El tiparraco no alardeaba: pedazos de cordero, berenjena rellena y salsa de comino conformaban un plato suculento. Y el vinacho local, un tinto espumoso, no desentonaba en aquel banquete.
Una vez dichas las banalidades, Edward fue directamente al grano:
-¿Tiene problemas mi tío?
Se hizo un pesado silencio.
-Dile la verdad -exigió la esposa del tiparraco.
-Su casa ardió y murió en el incendio. La mayoría de los aldeanos quieren creer que fue un accidente, pero yo vi a un extranjero pegándole fuego. Y nuestra decana me impide hablar de ello a la policía.
-Tiene razón -intervino su mujer-. Eso nos traería problemas. Esas historias no son cosa nuestra. Ocúpate de tu familia y sujeta tu lengua.
-¿Cuándo se produjo la tragedia? -preguntó Edward.
-Hace dos días.
De pronto lo veía todo claro como el agua.
Nada se debía al azar.
Los asesinos habían elegido a Edward como víctima y habían
suprimido, en la persona de su tío, su única posición de repliegue. Durante el banquete que precedió al drama, como Emmet suponía, lo habían drogado, de modo que despertara a media mañana y llegara con retraso al despacho.

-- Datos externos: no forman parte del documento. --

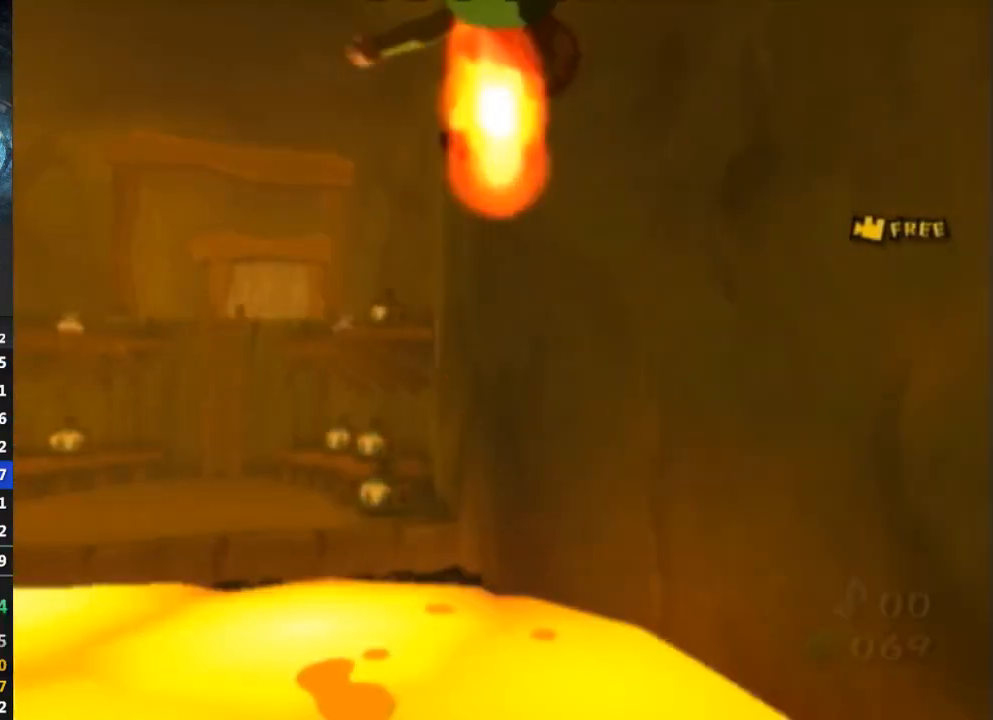
{"buttons": [], "left_stick": "center", "right_stick": "center", "events": [[300, "left_stick", "center"]]}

Asesino designado, Edward no tenía posibilidad alguna de escapar a la justicia. Y nunca se identificaría a los verdaderos culpables.
-Gracias por vuestra acogida; ahora debo partir.
-¿No comes más estofado?
-Es una maravilla, pero no tengo tiempo.
De modo que la invitación al banquete era la última etapa de la maquinación concebida por uno o varios personajes influyentes, lo bastante cercanos al poder como para conocer la importancia del despacho de los intérpretes.
¿Quién podía ayudar a Edward en la identificación de los notables presentes en aquella velada? Y en ese instante se le apareció el rostro de Bella, la hermosa sacerdotisa.